Veritex adds trio of senior lenders in Houston

Seeking to capitalize on the continuing disruption and red-hot growth, Veritex Holdings added three senior lenders in Houston. 

William Ray will serve as executive vice president and managing director middle-market banking, Brent Reed will serve as executive vice president for commercial real estate and Will Richardson executive vice president for private banking. All three joined the $10.5 billion-asset Veritex from Bank of Houston, where they held similar senior-level positions. 

Veritex, the Dallas-based holding company for Veritex Community Bank, has grown assets by more than $1.6 billion since the end of 2020. A commitment to hiring “top-notch talent” has been a major driver behind that expansion, Chairman and CEO Malcolm Holland said Wednesday on a conference call with analysts to discuss the company’s first-quarter earnings. 

“These three seasoned lenders we hired and the teams they will assemble make a major statement to the Houston market that Veritex is committed and well-positioned to continue our organic growth [there],” Holland said. 

All three are expected to be “gangbuster producers,” Holland added. 

Veritex, which announced the new hires Tuesday, filled 20 new roles during the first quarter, according to Holland. 

“We continue to think the VBTX story is highly unique in the bank space for its success in adding revenue-generating talent over the past year,” Brett Rabatin, who covers Veritex for Hovde Group, wrote Wednesday in a research note. “The growth of the franchise continues to be stronger than most of the industry and should continue to result in better loan growth, revenue, and earnings-per-share trends than peer banks.”

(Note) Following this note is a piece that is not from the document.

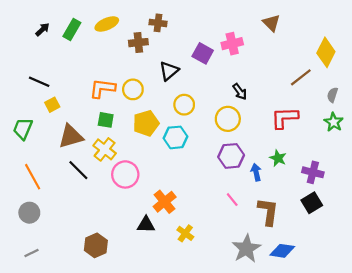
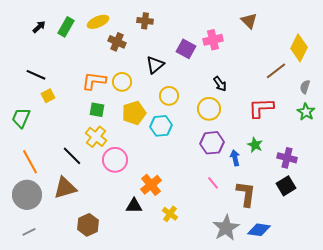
brown cross: (138, 43) -> (117, 42), moved, turned 30
brown triangle: (71, 136) -> (65, 188), moved
gray circle: (29, 213) -> (27, 195), size x1.5

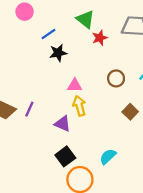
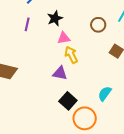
black star: (58, 53) -> (55, 18), moved
purple line: (29, 109) -> (27, 24), moved

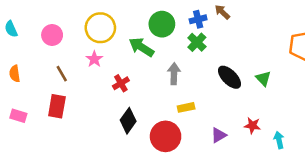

Despite losing Ray, Reed and Richardson, Bank of Houston has been similarly aggressive on the hiring front. The company recently hired 16 community bankers, including veteran Houston lender David Webster, who’ll serve as market president for the Galleria neighborhood, Chairman and CEO James Stein said Wednesday. 

Bank of Houston also added a veteran foreign national mortgage lending team. “We believe with the recent acquisitions, foreign national mortgage lending is an underserved segment and we intend to expand that business line,” Stein said. 

According to the Census Bureau, the Houston region added more than 69,000 people between July 2020 and July 2021, pushing its total population past 7.2 million.  The region’s population is expected to grow by 8% between 2021 and 2026. 

That growth is attracting a lot of investment from banks.

PNC Financial Services Group spent $11.6 billion to acquire BBVA’s Houston-based U.S. banking operation in June. Business First Bancshares, which is based in Baton Rouge, Louisiana, entered the Houston market in October with a $52.9 million deal for Texas Citizens Bancorp. Simmons First National Corp. in Pine Bluff, Arkansas, struck a $581 million deal in November for Spirit of Texas Bancshares in Conroe, which has a strong Houston-area presence with nine branches. 

Cullen/Frost Bankers in San Antonio hasn’t done any M&A deals recently, but it added 25 branches to its Houston footprint between 2019 and 2021.

“Disruption in the market is good for community banks like Bank of Houston,” Stein said. “We have experienced tremendous growth in these past two years and look to continue to expand our market share as we are very bullish on Houston and the Greater Houston” metropolitan statistical area. 

Veritex reported Wednesday that its first-quarter net income rose 5% year over year to $33.47 million.